Mazal Damri shows miraculous lack of damage o
Mazal Damri shows miraculous lack of damage oArutz Sheva: HLJ

A lethal Grad Katyusha missile attack on Be'er Sheva last Saturday night uncovered several unexpected open miracles even in the face of its devastating consequences.

Local residents are not hesitant to explain how 38 year old victim Yossi Shushan parked his car behind the destroyed car port and made a run for the nearest house.

He didn't make it.  “The Creator decided to drop the missile directly, precisely on this site just as he passed the driveway,” a wrinkled, tanned Sephardic  man from down the street commented in sad tones. “There is no understanding G-d's reasoning. It was just His Will that night.”

But the neighbor, who asked not to be identified, also pointed out that G-d did not withhold His Mercy entirely. “There were many miracles as well,” he said.

A visit to the site showed that he was right.

Rabbi Avraham Cohen, the first Chabad-Lubavitch emissary sent to Be'er Sheva some 35 years ago, agreed. “The fact that I am standing here, that my family is alive, is an open miracle,” he told Arutz Sheva. However, that was not to say that his family was not terrified by the blast.

“The trauma affects everyone – my family included – although in different ways,” he said. “Yesterday I heard children who are totally not religious reciting the 12 Bible passages recommended for children [by the Lubavitcher Rebbe, Rabbi Menachem M. Schneerson]. Each person reaches out for strength in whichever way he can,” he commented.

“Three people get together in Gaza to launch a missile at our city of 200,000,” Rabbi Cohen said, “but we too can do something about it. We can reach out to each other and strengthen our resolve. We can strengthen our spiritual weapons as well, put a coin in the charity box each morning, a quick 'good morning' smile to our fellow Jews.”

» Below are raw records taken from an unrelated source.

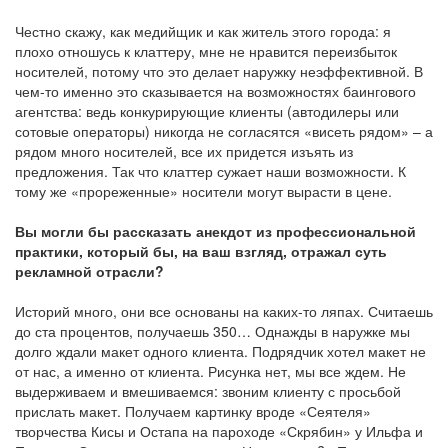
Честно скажу, как медийщик и как житель этого города: я
плохо отношусь к клаттеру, мне не нравится переизбыток
носителей, потому что это делает наружку неэффективной. В
чем-то именно это сказывается на возможностях баингового
агентства: ведь конкурирующие клиенты (автодилеры или
сотовые операторы) никогда не согласятся «висеть рядом» – а
рядом много носителей, все их придется изъять из
предложения. Так что клаттер сужает наши возможности. К
тому же «прореженные» носители могут вырасти в цене.
Вы могли бы рассказать анекдот из профессиональной
практики, который бы, на ваш взгляд, отражал суть
рекламной отрасли?
Историй много, они все основаны на каких-то ляпах. Считаешь
до ста процентов, получаешь 350… Однажды в наружке мы
долго ждали макет одного клиента. Подрядчик хотел макет не
от нас, а именно от клиента. Рисунка нет, мы все ждем. Не
выдерживаем и вмешиваемся: звоним клиенту с просьбой
прислать макет. Получаем картинку вроде «Сеятеля»
творчества Кисы и Остапа на пароходе «Скрябин» у Ильфа и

Rabbi Cohen's home, just 200 meters away from the site, serves as one of several springboards from which he serves the 60,000-strong neighborhood. A roomy Chabad House built about eight years ago provides a beautiful space for worship, for instance – but also has an equally large space below that is legally certified as a bomb shelter.

Even without a public bomb shelter, said neighbors, Saturday evening's missile attack brought with it many miracles, although it came with a tragic murder and other wounded people elsewhere in the city.

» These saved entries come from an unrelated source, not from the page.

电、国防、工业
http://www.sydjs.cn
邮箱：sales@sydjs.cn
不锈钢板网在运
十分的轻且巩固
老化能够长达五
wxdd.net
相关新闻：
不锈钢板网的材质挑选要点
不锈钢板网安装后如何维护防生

“Go talk to the people whose gas line was destroyed next door,” advised the wizened neighbor from down the street. “They can't use their kitchen stove, but the destruction didn't touch even one holy book.”

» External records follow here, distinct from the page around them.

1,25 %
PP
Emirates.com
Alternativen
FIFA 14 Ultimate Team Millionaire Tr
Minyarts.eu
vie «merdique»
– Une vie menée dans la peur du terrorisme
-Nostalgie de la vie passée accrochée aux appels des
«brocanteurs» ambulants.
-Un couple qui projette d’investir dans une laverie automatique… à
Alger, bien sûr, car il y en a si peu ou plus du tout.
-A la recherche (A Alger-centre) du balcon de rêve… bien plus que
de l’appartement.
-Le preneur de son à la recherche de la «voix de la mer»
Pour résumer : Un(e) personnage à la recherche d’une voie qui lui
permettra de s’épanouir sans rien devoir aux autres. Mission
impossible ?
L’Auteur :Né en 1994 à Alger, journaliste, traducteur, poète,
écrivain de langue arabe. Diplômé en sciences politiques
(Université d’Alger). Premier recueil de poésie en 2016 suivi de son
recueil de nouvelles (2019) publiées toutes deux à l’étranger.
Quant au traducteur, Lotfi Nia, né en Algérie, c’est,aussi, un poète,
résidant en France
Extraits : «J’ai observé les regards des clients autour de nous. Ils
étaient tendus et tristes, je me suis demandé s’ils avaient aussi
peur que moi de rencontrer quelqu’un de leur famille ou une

Mazal Damri and her husband Meir weren't home, in fact, when the deadly missile struck the car port next to their patio.

That in itself was a miracle. Usually that's not the case – the Damris make a point of inviting guests every Sabbath. Their yard at that hour is generally packed with people for the relaxed third meal of the holy day, “seuda shlishit” in which Jews bid farewell to the Sabbath.

But last Saturday the Damri family was in Soroka Medical Center. Last Tuesday, Meir suffered a heart attack. “I fought so hard to come home, just for the Sabbath,” Damri told Arutz Sheva. “But the doctors wouldn't budge.”

His wife Mazal called it “an open miracle,” and pointed out that had it not been for the doctors' stubbornness -- which they could not understand at the time -- the entire family probably would have been killed.

“But that's not all,” she added. “Look around you. Not one religious item in our house was damaged in the attack, despite the havoc wreaked all around.”

It was true. All of the windows on the ground floor were blown out by the force of the blast. The black metal frames were cruelly twisted by the heat of the explosion. Pits abound in every wall of the couple's lovely upper middle-class home, and two dining room chairs were broken.

Despite the damage, however, a portrait of a rabbinic sage hanging on the kitchen wall right next to the site of the missile impact was completely untouched.

Likewise the elegant glass-enclosed bookcase on which rows and rows of holy books stood pristine, with not even a speck of soot from the blast. The glass, too, is untouched.

Even the small glass-enclosed hamsa and other religious objets d'art hanging in the foyer on the wall near the front door have not been disturbed.

“So many miracles,” Mazal Damri murmured as she indicated each wound gouged into her walls by the flying shrapnel.

“This is a good time to put a charity box in the room so you can drop a coin in it when leaving the house in the morning and when you come back in,” Rabbi Cohen advised the couple. “Any charity box will do.” He smiled. "It's a blessing for your house."

“I will try to do that from now on,” Meir Damri nodded thoughtfully. "It's good advice."